START DATA SUPPLIED
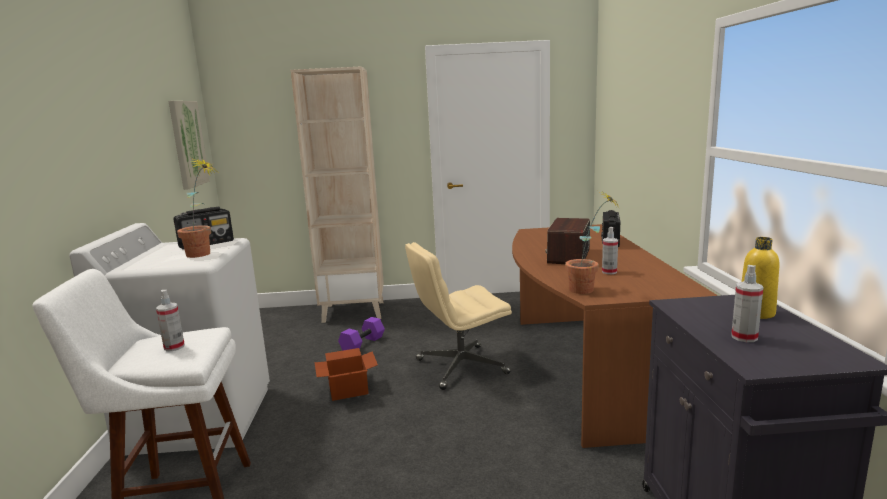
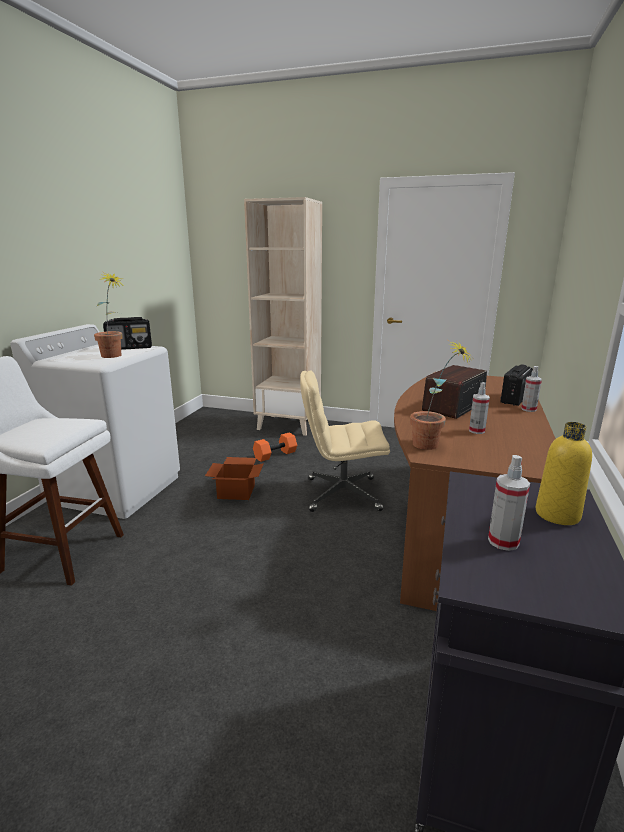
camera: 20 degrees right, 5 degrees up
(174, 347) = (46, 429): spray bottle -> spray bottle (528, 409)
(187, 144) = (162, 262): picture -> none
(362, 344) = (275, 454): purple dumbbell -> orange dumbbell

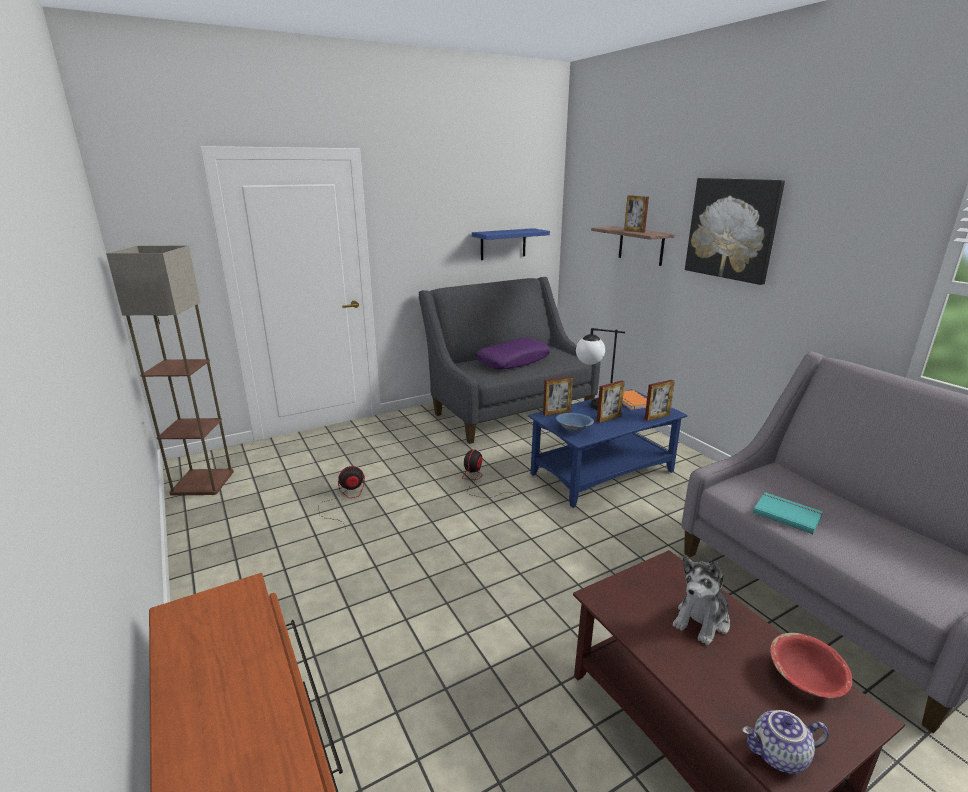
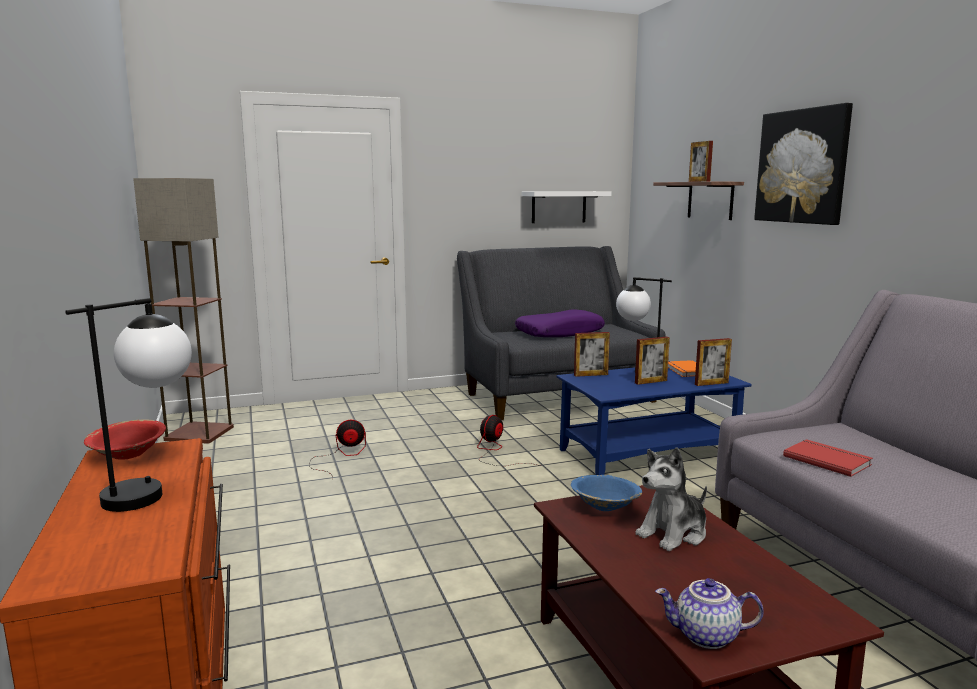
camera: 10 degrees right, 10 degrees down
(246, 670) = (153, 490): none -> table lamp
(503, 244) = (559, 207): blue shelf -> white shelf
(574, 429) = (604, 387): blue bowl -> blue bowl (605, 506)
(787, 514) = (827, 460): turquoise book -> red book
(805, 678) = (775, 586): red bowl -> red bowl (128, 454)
END DATA SUPPLIED
▶ [EXERCISE AIM]: Each line from the one that contains "(187, 144) = (162, 262): picture -> none" down to the one that contains "(574, 429) = (604, 387): blue" is to be returned exactly as it stands above, both ends included, with pictures removed.

▶ [TASK OUTPUT]:
(187, 144) = (162, 262): picture -> none
(362, 344) = (275, 454): purple dumbbell -> orange dumbbell

camera: 10 degrees right, 10 degrees down
(246, 670) = (153, 490): none -> table lamp
(503, 244) = (559, 207): blue shelf -> white shelf
(574, 429) = (604, 387): blue bowl -> blue bowl (605, 506)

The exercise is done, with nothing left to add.